▸ EXERCISE AIM: All records must be quoted exactly. Omit the pictures.

▸ EXERCISE MATERIALS:

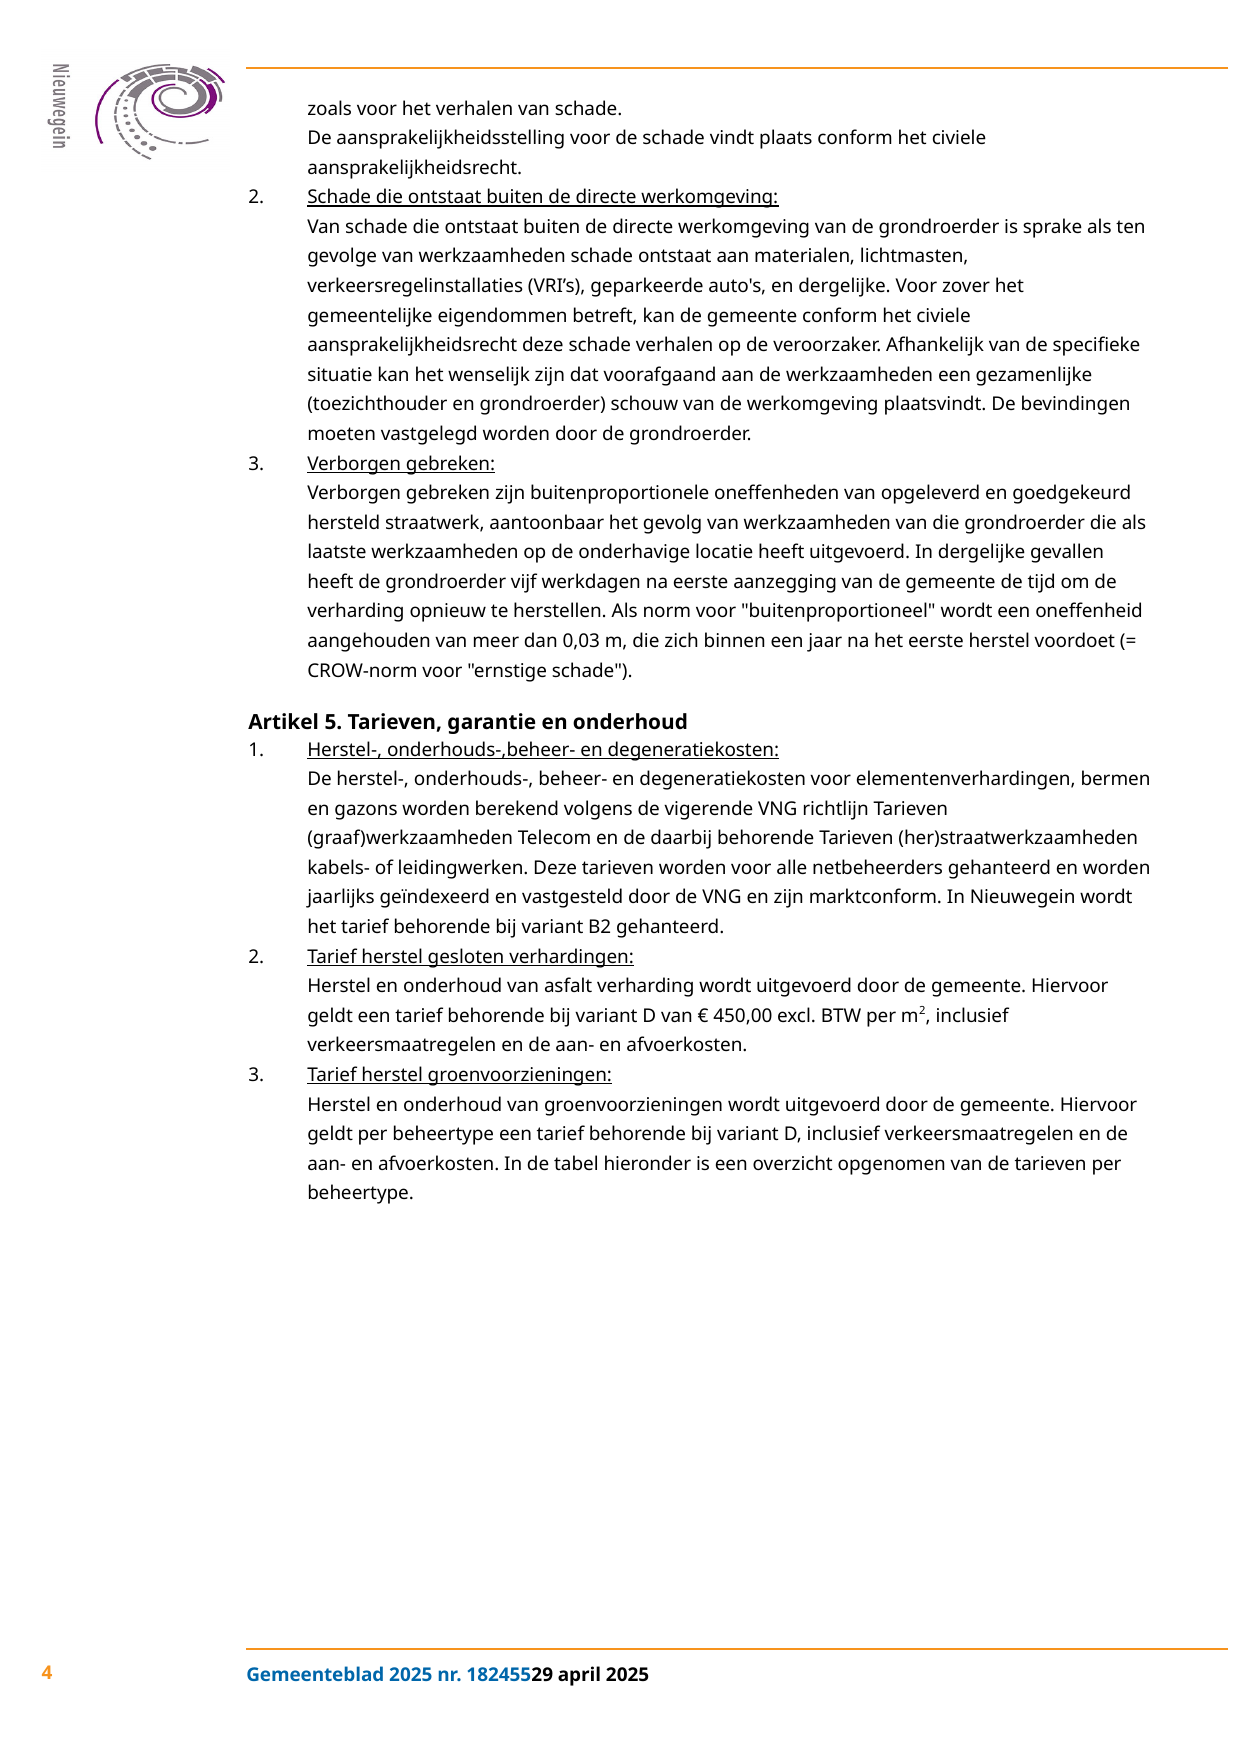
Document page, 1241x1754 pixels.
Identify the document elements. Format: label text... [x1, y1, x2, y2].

list De aansprakelijkheidsstelling voor de schade vindt plaats conform het civiele aansprakelijkheidsrecht. [248, 124, 1152, 180]
picture [41, 47, 231, 172]
text Artikel 5. Tarieven, garantie en onderhoud [248, 707, 1152, 736]
list Tarief herstel gesloten verhardingen: [248, 943, 1152, 968]
list Tarief herstel groenvoorzieningen: [248, 1061, 1152, 1087]
list De herstel-, onderhouds-, beheer- en degeneratiekosten voor elementenverhardingen, bermen en gazons worden berekend volgens de vigerende VNG richtlijn Tarieven (graaf)werkzaamheden Telecom en de daarbij behorende Tarieven (her)straatwerkzaamheden kabels- of leidingwerken. Deze tarieven worden voor alle netbeheerders gehanteerd en worden jaarlijks geïndexeerd en vastgesteld door de VNG en zijn marktconform. In Nieuwegein wordt het tarief behorende bij variant B2 gehanteerd. [248, 765, 1152, 939]
list Van schade die ontstaat buiten de directe werkomgeving van de grondroerder is sprake als ten gevolge van werkzaamheden schade ontstaat aan materialen, lichtmasten, verkeersregelinstallaties (VRI’s), geparkeerde auto's, en dergelijke. Voor zover het gemeentelijke eigendommen betreft, kan de gemeente conform het civiele aansprakelijkheidsrecht deze schade verhalen op de veroorzaker. Afhankelijk van de specifieke situatie kan het wenselijk zijn dat voorafgaand aan de werkzaamheden een gezamenlijke (toezichthouder en grondroerder) schouw van de werkomgeving plaatsvindt. De bevindingen moeten vastgelegd worden door de grondroerder. [248, 213, 1152, 446]
list Verborgen gebreken: [248, 450, 1152, 476]
list Herstel-, onderhouds-,beheer- en degeneratiekosten: [248, 736, 1152, 761]
list Schade die ontstaat buiten de directe werkomgeving: [248, 183, 1152, 209]
list zoals voor het verhalen van schade. [248, 95, 1152, 121]
list Verborgen gebreken zijn buitenproportionele oneffenheden van opgeleverd en goedgekeurd hersteld straatwerk, aantoonbaar het gevolg van werkzaamheden van die grondroerder die als laatste werkzaamheden op de onderhavige locatie heeft uitgevoerd. In dergelijke gevallen heeft de grondroerder vijf werkdagen na eerste aanzegging van de gemeente de tijd om de verharding opnieuw te herstellen. Als norm voor "buitenproportioneel" wordt een oneffenheid aangehouden van meer dan 0,03 m, die zich binnen een jaar na het eerste herstel voordoet (= CROW-norm voor "ernstige schade"). [248, 479, 1152, 683]
list Herstel en onderhoud van groenvoorzieningen wordt uitgevoerd door de gemeente. Hiervoor geldt per beheertype een tarief behorende bij variant D, inclusief verkeersmaatregelen en de aan- en afvoerkosten. In de tabel hieronder is een overzicht opgenomen van de tarieven per beheertype. [248, 1091, 1152, 1205]
list Herstel en onderhoud van asfalt verharding wordt uitgevoerd door de gemeente. Hiervoor geldt een tarief behorende bij variant D van € 450,00 excl. BTW per m2, inclusief verkeersmaatregelen en de aan- en afvoerkosten. [248, 972, 1152, 1057]
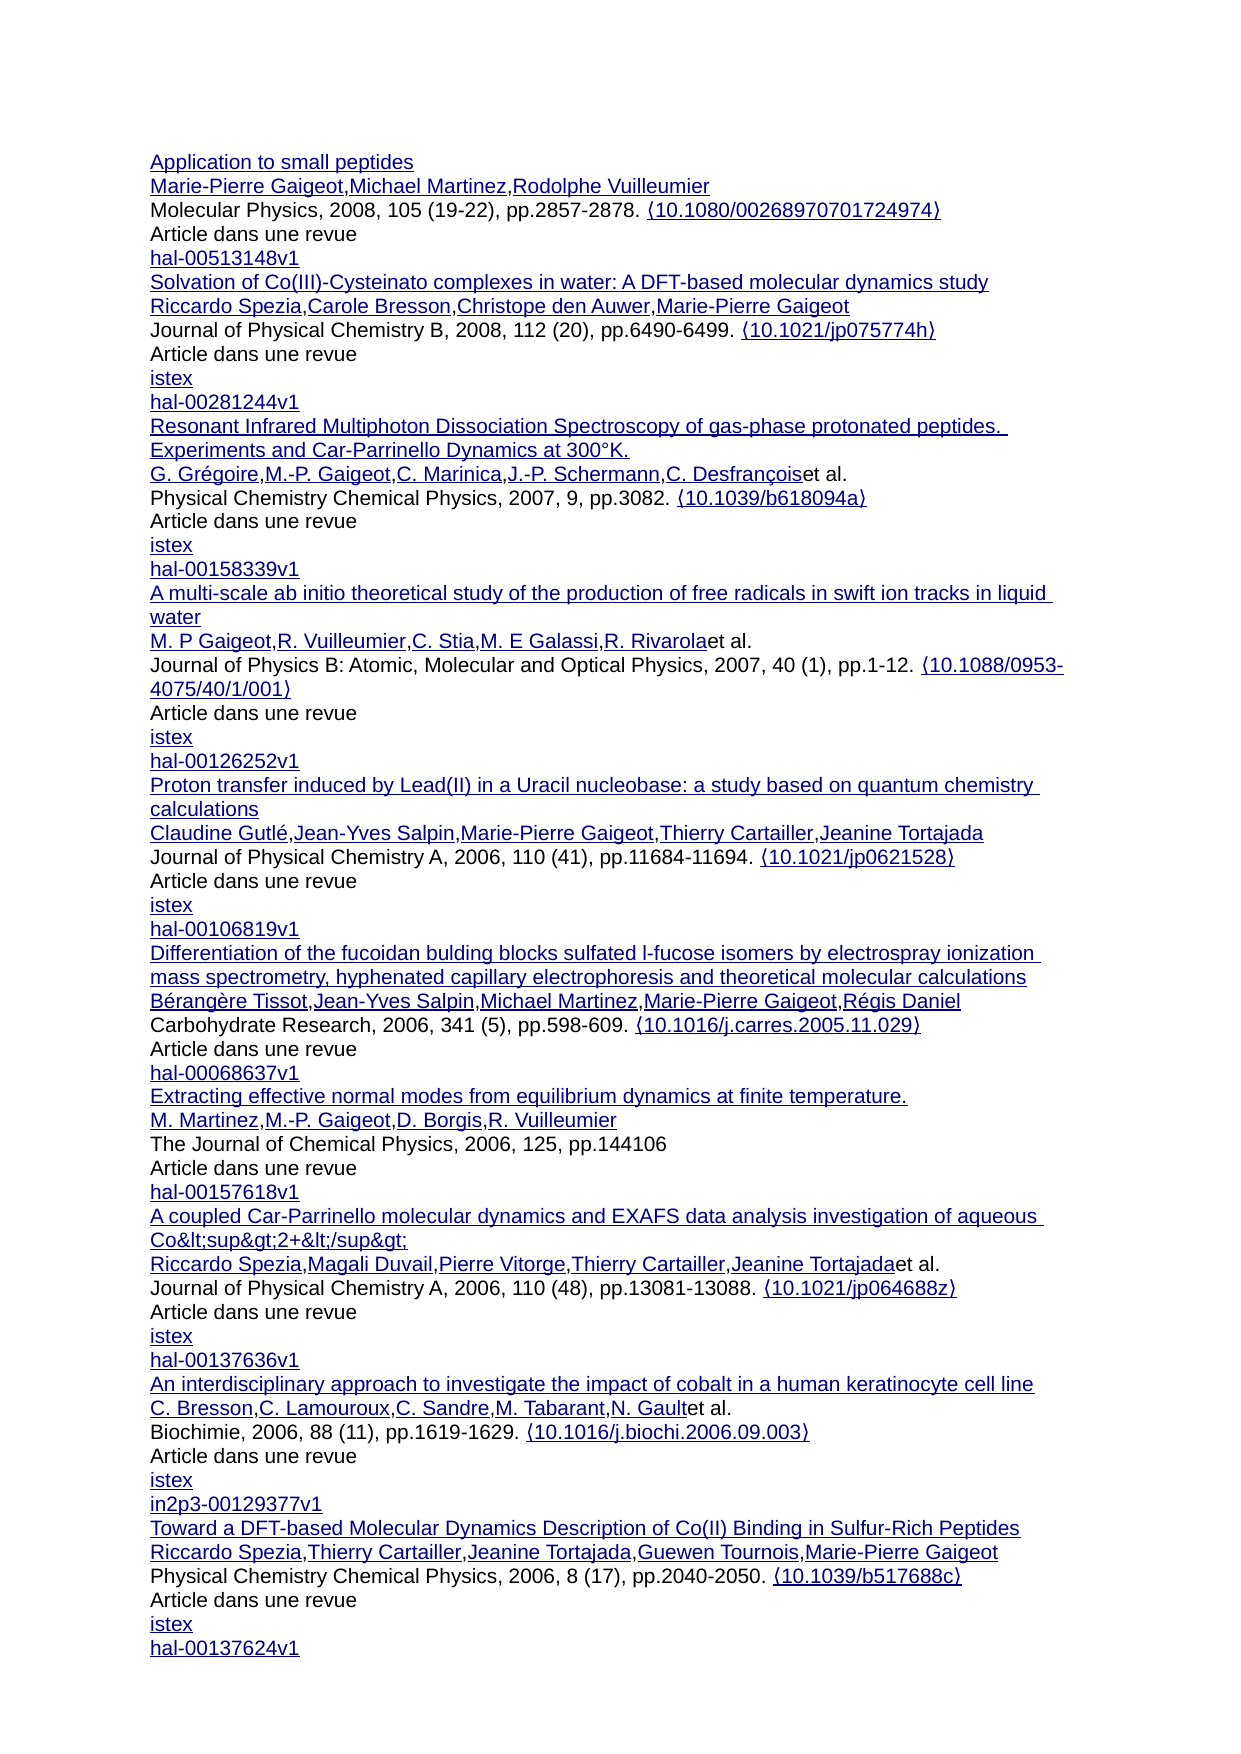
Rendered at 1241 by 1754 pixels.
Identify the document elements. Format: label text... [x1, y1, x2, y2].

table_cell Solvation of Co(III)-Cysteinato complexes in water: A DFT-based molecular dynamics study Riccardo Spezia,Carole Bresson,Christope den Auwer,Marie-Pierre Gaigeot Journal of Physical Chemistry B, 2008, 112 (20), pp.6490-6499. ⟨10.1021/jp075774h⟩ Article dans une revue istex hal-00281244v1 [150, 270, 1090, 413]
table_cell Differentiation of the fucoidan bulding blocks sulfated l-fucose isomers by electrospray ionization mass spectrometry, hyphenated capillary electrophoresis and theoretical molecular calculations Bérangère Tissot,Jean-Yves Salpin,Michael Martinez,Marie-Pierre Gaigeot,Régis Daniel Carbohydrate Research, 2006, 341 (5), pp.598-609. ⟨10.1016/j.carres.2005.11.029⟩ Article dans une revue hal-00068637v1 [150, 941, 1090, 1084]
table_cell An interdisciplinary approach to investigate the impact of cobalt in a human keratinocyte cell line C. Bresson,C. Lamouroux,C. Sandre,M. Tabarant,N. Gaultet al. Biochimie, 2006, 88 (11), pp.1619-1629. ⟨10.1016/j.biochi.2006.09.003⟩ Article dans une revue istex in2p3-00129377v1 [150, 1372, 1090, 1516]
table_cell A coupled Car-Parrinello molecular dynamics and EXAFS data analysis investigation of aqueous Co&lt;sup&gt;2+&lt;/sup&gt; Riccardo Spezia,Magali Duvail,Pierre Vitorge,Thierry Cartailler,Jeanine Tortajadaet al. Journal of Physical Chemistry A, 2006, 110 (48), pp.13081-13088. ⟨10.1021/jp064688z⟩ Article dans une revue istex hal-00137636v1 [150, 1204, 1090, 1372]
table_cell Extracting effective normal modes from equilibrium dynamics at finite temperature. M. Martinez,M.-P. Gaigeot,D. Borgis,R. Vuilleumier The Journal of Chemical Physics, 2006, 125, pp.144106 Article dans une revue hal-00157618v1 [150, 1084, 1090, 1204]
table_cell - Application to small peptides Marie-Pierre Gaigeot,Michael Martinez,Rodolphe Vuilleumier Molecular Physics, 2008, 105 (19-22), pp.2857-2878. ⟨10.1080/00268970701724974⟩ Article dans une revue hal-00513148v1 [150, 150, 1090, 270]
table_cell Toward a DFT-based Molecular Dynamics Description of Co(II) Binding in Sulfur-Rich Peptides Riccardo Spezia,Thierry Cartailler,Jeanine Tortajada,Guewen Tournois,Marie-Pierre Gaigeot Physical Chemistry Chemical Physics, 2006, 8 (17), pp.2040-2050. ⟨10.1039/b517688c⟩ Article dans une revue istex hal-00137624v1 [150, 1516, 1090, 1659]
table_cell Resonant Infrared Multiphoton Dissociation Spectroscopy of gas-phase protonated peptides. Experiments and Car-Parrinello Dynamics at 300°K. G. Grégoire,M.-P. Gaigeot,C. Marinica,J.-P. Schermann,C. Desfrançoiset al. Physical Chemistry Chemical Physics, 2007, 9, pp.3082. ⟨10.1039/b618094a⟩ Article dans une revue istex hal-00158339v1 [150, 414, 1090, 581]
table_cell A multi-scale ab initio theoretical study of the production of free radicals in swift ion tracks in liquid water M. P Gaigeot,R. Vuilleumier,C. Stia,M. E Galassi,R. Rivarolaet al. Journal of Physics B: Atomic, Molecular and Optical Physics, 2007, 40 (1), pp.1-12. ⟨10.1088/0953-4075/40/1/001⟩ Article dans une revue istex hal-00126252v1 [150, 581, 1090, 773]
table_cell Proton transfer induced by Lead(II) in a Uracil nucleobase: a study based on quantum chemistry calculations Claudine Gutlé,Jean-Yves Salpin,Marie-Pierre Gaigeot,Thierry Cartailler,Jeanine Tortajada Journal of Physical Chemistry A, 2006, 110 (41), pp.11684-11694. ⟨10.1021/jp0621528⟩ Article dans une revue istex hal-00106819v1 [150, 773, 1090, 941]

▸ YOUR SOLUTION:
Document page, 1241x1754 pixels.
Identify the document elements. Format: label text... [x1, y1, x2, y2].

list De aansprakelijkheidsstelling voor de schade vindt plaats conform het civiele aansprakelijkheidsrecht. [248, 124, 1152, 180]
picture [41, 47, 231, 172]
text Artikel 5. Tarieven, garantie en onderhoud [248, 707, 1152, 736]
list Tarief herstel gesloten verhardingen: [248, 943, 1152, 968]
list Tarief herstel groenvoorzieningen: [248, 1061, 1152, 1087]
list De herstel-, onderhouds-, beheer- en degeneratiekosten voor elementenverhardingen, bermen en gazons worden berekend volgens de vigerende VNG richtlijn Tarieven (graaf)werkzaamheden Telecom en de daarbij behorende Tarieven (her)straatwerkzaamheden kabels- of leidingwerken. Deze tarieven worden voor alle netbeheerders gehanteerd en worden jaarlijks geïndexeerd en vastgesteld door de VNG en zijn marktconform. In Nieuwegein wordt het tarief behorende bij variant B2 gehanteerd. [248, 765, 1152, 939]
list Van schade die ontstaat buiten de directe werkomgeving van de grondroerder is sprake als ten gevolge van werkzaamheden schade ontstaat aan materialen, lichtmasten, verkeersregelinstallaties (VRI’s), geparkeerde auto's, en dergelijke. Voor zover het gemeentelijke eigendommen betreft, kan de gemeente conform het civiele aansprakelijkheidsrecht deze schade verhalen op de veroorzaker. Afhankelijk van de specifieke situatie kan het wenselijk zijn dat voorafgaand aan de werkzaamheden een gezamenlijke (toezichthouder en grondroerder) schouw van de werkomgeving plaatsvindt. De bevindingen moeten vastgelegd worden door de grondroerder. [248, 213, 1152, 446]
list Verborgen gebreken: [248, 450, 1152, 476]
list Herstel-, onderhouds-,beheer- en degeneratiekosten: [248, 736, 1152, 761]
list Schade die ontstaat buiten de directe werkomgeving: [248, 183, 1152, 209]
list zoals voor het verhalen van schade. [248, 95, 1152, 121]
list Verborgen gebreken zijn buitenproportionele oneffenheden van opgeleverd en goedgekeurd hersteld straatwerk, aantoonbaar het gevolg van werkzaamheden van die grondroerder die als laatste werkzaamheden op de onderhavige locatie heeft uitgevoerd. In dergelijke gevallen heeft de grondroerder vijf werkdagen na eerste aanzegging van de gemeente de tijd om de verharding opnieuw te herstellen. Als norm voor "buitenproportioneel" wordt een oneffenheid aangehouden van meer dan 0,03 m, die zich binnen een jaar na het eerste herstel voordoet (= CROW-norm voor "ernstige schade"). [248, 479, 1152, 683]
list Herstel en onderhoud van groenvoorzieningen wordt uitgevoerd door de gemeente. Hiervoor geldt per beheertype een tarief behorende bij variant D, inclusief verkeersmaatregelen en de aan- en afvoerkosten. In de tabel hieronder is een overzicht opgenomen van de tarieven per beheertype. [248, 1091, 1152, 1205]
list Herstel en onderhoud van asfalt verharding wordt uitgevoerd door de gemeente. Hiervoor geldt een tarief behorende bij variant D van € 450,00 excl. BTW per m2, inclusief verkeersmaatregelen en de aan- en afvoerkosten. [248, 972, 1152, 1057]
Rendered at 1241 by 1754 pixels.
Identify the document elements. Format: label text... [x1, y1, x2, y2].

table_cell Solvation of Co(III)-Cysteinato complexes in water: A DFT-based molecular dynamics study Riccardo Spezia,Carole Bresson,Christope den Auwer,Marie-Pierre Gaigeot Journal of Physical Chemistry B, 2008, 112 (20), pp.6490-6499. ⟨10.1021/jp075774h⟩ Article dans une revue istex hal-00281244v1 [150, 270, 1090, 413]
table_cell Differentiation of the fucoidan bulding blocks sulfated l-fucose isomers by electrospray ionization mass spectrometry, hyphenated capillary electrophoresis and theoretical molecular calculations Bérangère Tissot,Jean-Yves Salpin,Michael Martinez,Marie-Pierre Gaigeot,Régis Daniel Carbohydrate Research, 2006, 341 (5), pp.598-609. ⟨10.1016/j.carres.2005.11.029⟩ Article dans une revue hal-00068637v1 [150, 941, 1090, 1084]
table_cell An interdisciplinary approach to investigate the impact of cobalt in a human keratinocyte cell line C. Bresson,C. Lamouroux,C. Sandre,M. Tabarant,N. Gaultet al. Biochimie, 2006, 88 (11), pp.1619-1629. ⟨10.1016/j.biochi.2006.09.003⟩ Article dans une revue istex in2p3-00129377v1 [150, 1372, 1090, 1516]
table_cell A coupled Car-Parrinello molecular dynamics and EXAFS data analysis investigation of aqueous Co&lt;sup&gt;2+&lt;/sup&gt; Riccardo Spezia,Magali Duvail,Pierre Vitorge,Thierry Cartailler,Jeanine Tortajadaet al. Journal of Physical Chemistry A, 2006, 110 (48), pp.13081-13088. ⟨10.1021/jp064688z⟩ Article dans une revue istex hal-00137636v1 [150, 1204, 1090, 1372]
table_cell Extracting effective normal modes from equilibrium dynamics at finite temperature. M. Martinez,M.-P. Gaigeot,D. Borgis,R. Vuilleumier The Journal of Chemical Physics, 2006, 125, pp.144106 Article dans une revue hal-00157618v1 [150, 1084, 1090, 1204]
table_cell - Application to small peptides Marie-Pierre Gaigeot,Michael Martinez,Rodolphe Vuilleumier Molecular Physics, 2008, 105 (19-22), pp.2857-2878. ⟨10.1080/00268970701724974⟩ Article dans une revue hal-00513148v1 [150, 150, 1090, 270]
table_cell Toward a DFT-based Molecular Dynamics Description of Co(II) Binding in Sulfur-Rich Peptides Riccardo Spezia,Thierry Cartailler,Jeanine Tortajada,Guewen Tournois,Marie-Pierre Gaigeot Physical Chemistry Chemical Physics, 2006, 8 (17), pp.2040-2050. ⟨10.1039/b517688c⟩ Article dans une revue istex hal-00137624v1 [150, 1516, 1090, 1659]
table_cell Resonant Infrared Multiphoton Dissociation Spectroscopy of gas-phase protonated peptides. Experiments and Car-Parrinello Dynamics at 300°K. G. Grégoire,M.-P. Gaigeot,C. Marinica,J.-P. Schermann,C. Desfrançoiset al. Physical Chemistry Chemical Physics, 2007, 9, pp.3082. ⟨10.1039/b618094a⟩ Article dans une revue istex hal-00158339v1 [150, 414, 1090, 581]
table_cell A multi-scale ab initio theoretical study of the production of free radicals in swift ion tracks in liquid water M. P Gaigeot,R. Vuilleumier,C. Stia,M. E Galassi,R. Rivarolaet al. Journal of Physics B: Atomic, Molecular and Optical Physics, 2007, 40 (1), pp.1-12. ⟨10.1088/0953-4075/40/1/001⟩ Article dans une revue istex hal-00126252v1 [150, 581, 1090, 773]
table_cell Proton transfer induced by Lead(II) in a Uracil nucleobase: a study based on quantum chemistry calculations Claudine Gutlé,Jean-Yves Salpin,Marie-Pierre Gaigeot,Thierry Cartailler,Jeanine Tortajada Journal of Physical Chemistry A, 2006, 110 (41), pp.11684-11694. ⟨10.1021/jp0621528⟩ Article dans une revue istex hal-00106819v1 [150, 773, 1090, 941]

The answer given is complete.